Records shown START

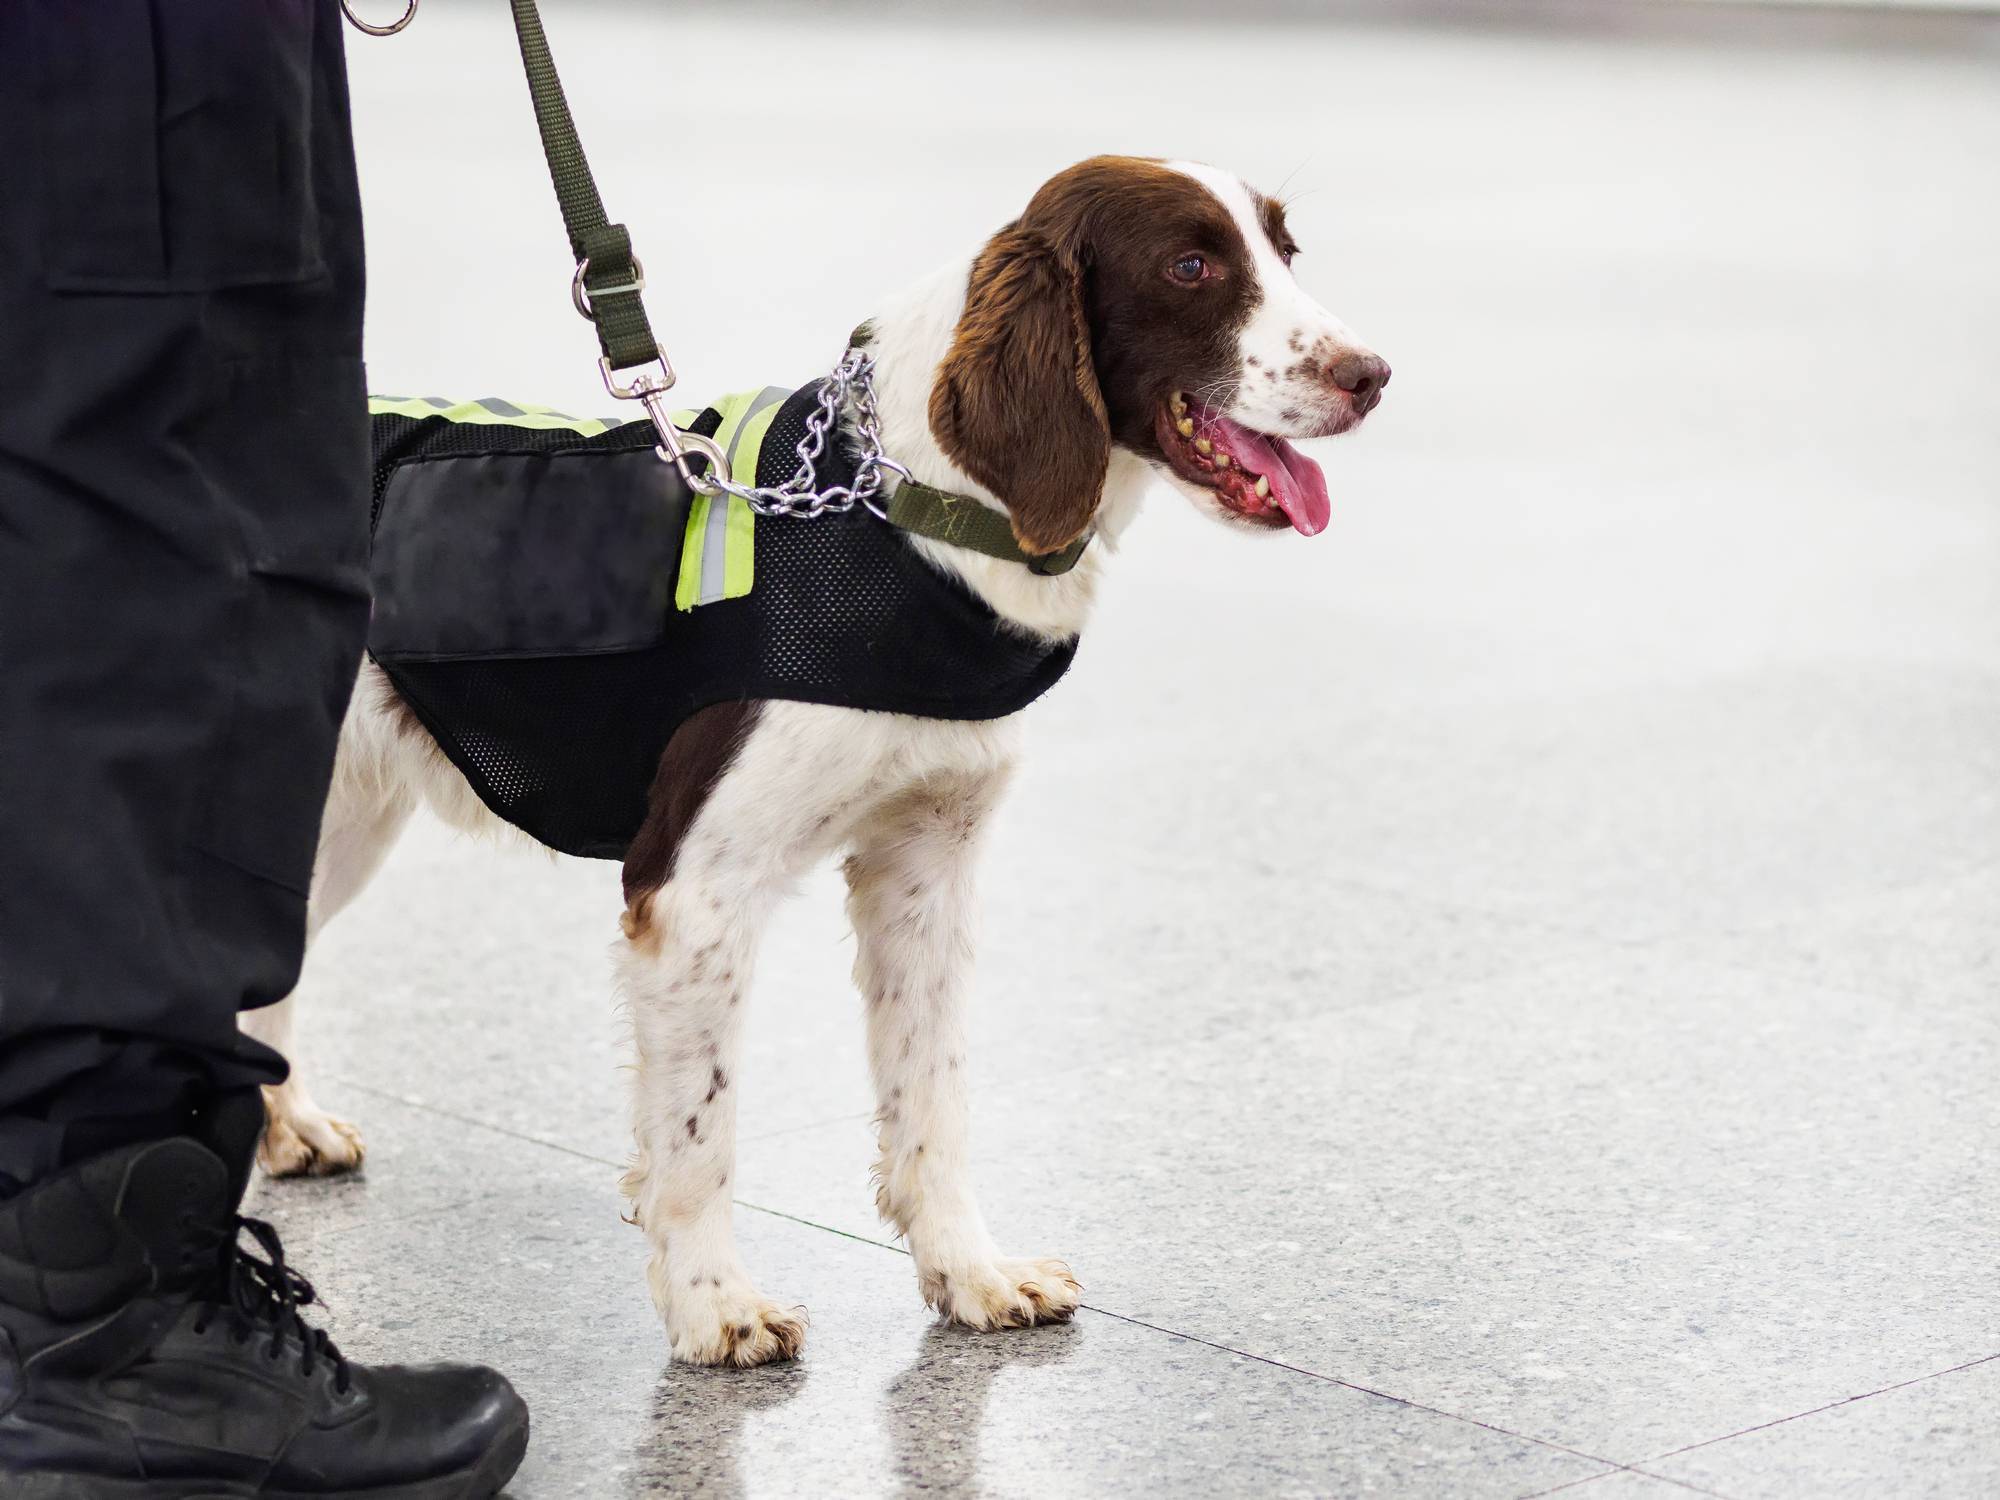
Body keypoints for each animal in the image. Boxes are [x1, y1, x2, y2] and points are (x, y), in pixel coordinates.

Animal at [254, 159, 1392, 1368]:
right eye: (1189, 266)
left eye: (1285, 252)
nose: (1372, 375)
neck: (903, 516)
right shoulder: (695, 894)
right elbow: (699, 1137)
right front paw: (714, 1305)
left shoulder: (925, 868)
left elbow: (933, 1100)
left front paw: (970, 1274)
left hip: (336, 822)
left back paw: (285, 1128)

Records shown END

Aim of the task: Pictures in the records must not appear in the copy; transcribe everything else precisely.

Response to the exercise:
Body keypoints for each animal in the image. Boxes are [x1, y1, x2, y2] and points are (x, y), in pixel coordinates.

Animal at [254, 159, 1392, 1368]:
right eye: (1189, 266)
left eye: (1285, 252)
nose: (1372, 375)
neck: (903, 516)
right shoulder: (695, 894)
right elbow: (699, 1137)
right front paw: (714, 1305)
left shoulder: (925, 868)
left elbow: (933, 1100)
left front paw: (970, 1274)
left hip: (336, 822)
left back paw: (285, 1128)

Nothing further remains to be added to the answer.